Is yours is a functional use of photography as a medium, or is there a will to be part of a tradition?

Yes, I think one can speak of a functional use of the photographic medium. However, some formal features of my work can easily find a point of adherence in a certain photographic tradition (for example the Düsseldorf School). Recently I’m often watching the work of Franco Vimercati in which I think I can trace several formal and biographical similarities.

Can you tell me about your fascination for the Middle East and about your travels?

The Middle East has always exerted a powerful influence on my imagination. A fascination that I had the opportunity to mitigate through some journeys. Crossings from which I learned the ability to hold a point of view that would put the mark on an essential representative value in its synthetic, vital, peaceful practice, away from words.

It seems that Milan is gradually gaining self-awareness and with this also a bit of pride in relation to its specific nature, a very recent phenomenon though: until a few years ago this was not the case. Do you feel this too? Could you describe what you think this specificity is?

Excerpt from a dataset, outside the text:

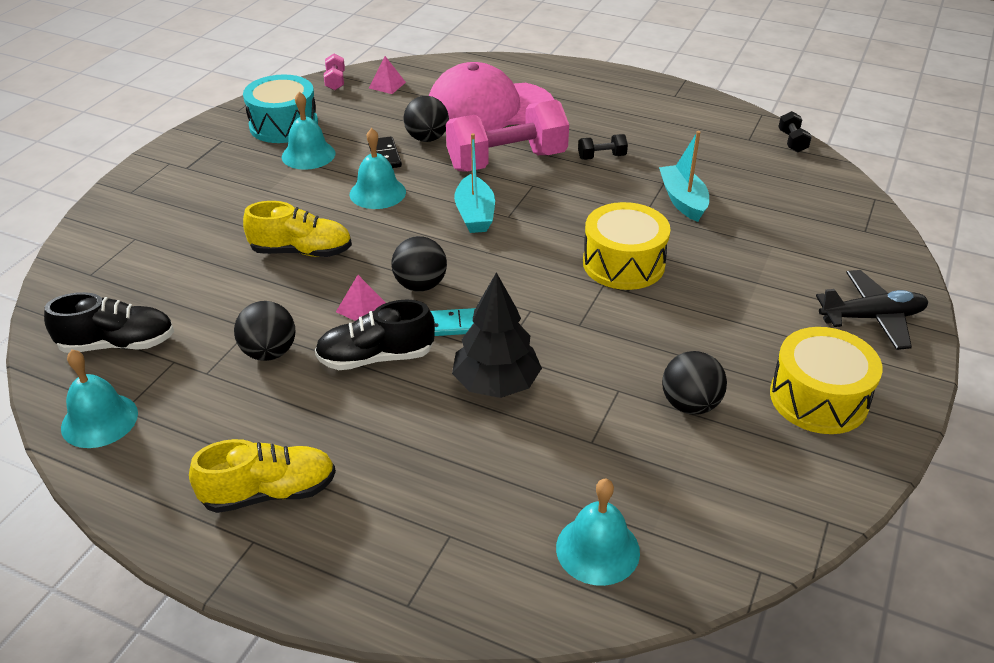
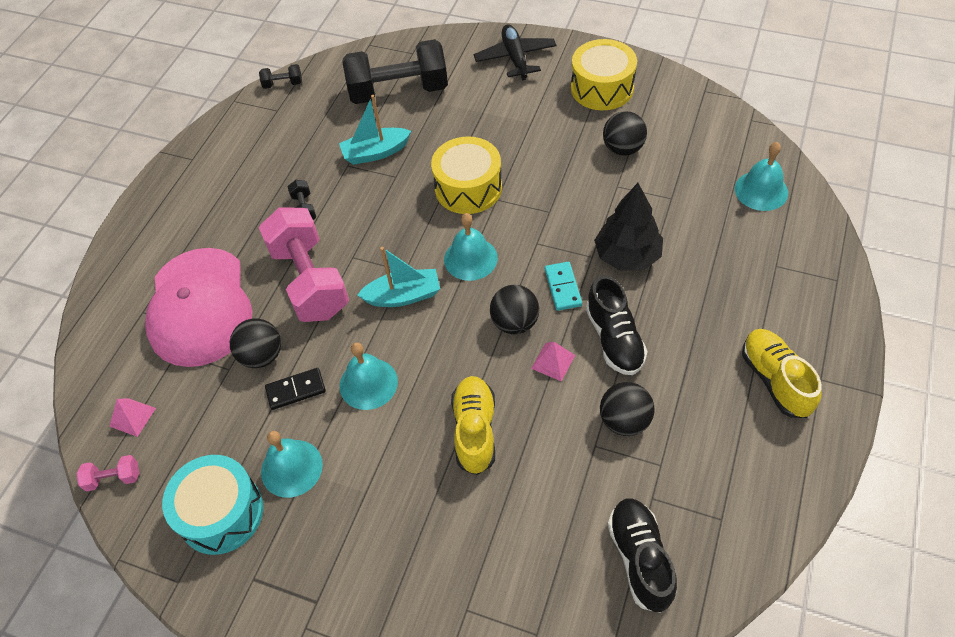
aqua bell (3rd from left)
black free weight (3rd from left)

Yes, I agree, several changes have taken place in recent years, there has been a sort of ‘ferment’. I personally believe that the gradual disappearance of an economic support from the more structured realities and of the resulting securities that this involved, has encouraged individual initiatives and independent realities to which, next to what has survived the economic crisis, it seems has been given the task of reorganizing the dialogue with the city itself. This ‘movement’ is not, however, lacking in complexity, and we have to see whether it will be capable of encouraging quality or, instead, simply organize ignes fatui.